◆ Problem requirements: Repeat the material below word for word, beginning at the line that contains "ين الذي سبق" and continuing through the final line of the material.

◆ Collected data:
=======

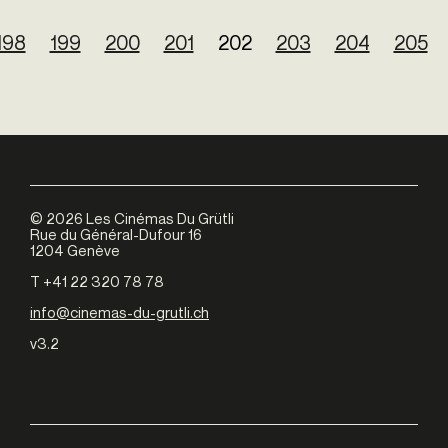
198
199
200
201
202
203
204
205
©
2026
Les Cinémas Du Grütli
Rue du Général-Dufour 16
1204 Genève
T +41 22 320 78 78
info@cinemas-du-grutli.ch
v3.2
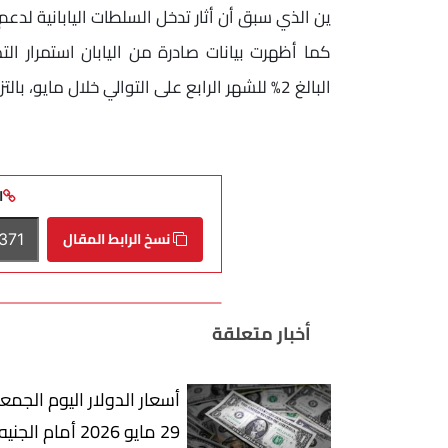
ين الذي سبق أن أثار تدخل السلطات اليابانية لدعم 
كما أظهرت بيانات صادرة من اليابان استمرار
البالغ 2% للشهر الرابع على التوالي خلال مايو، بالتزامن مع تعافي النشاط الصناعي خلال أبريل.
ا
نسخ الرابط المقال
أخبار متعلقة
أسعار الدولار اليوم الجمع
29 مايو 2026 أمام الجنيه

=======

◆ Result of the task:
ين الذي سبق أن أثار تدخل السلطات اليابانية لدعم 
كما أظهرت بيانات صادرة من اليابان استمرار
البالغ 2% للشهر الرابع على التوالي خلال مايو، بالتزامن مع تعافي النشاط الصناعي خلال أبريل.
ا
نسخ الرابط المقال
أخبار متعلقة
أسعار الدولار اليوم الجمع
29 مايو 2026 أمام الجنيه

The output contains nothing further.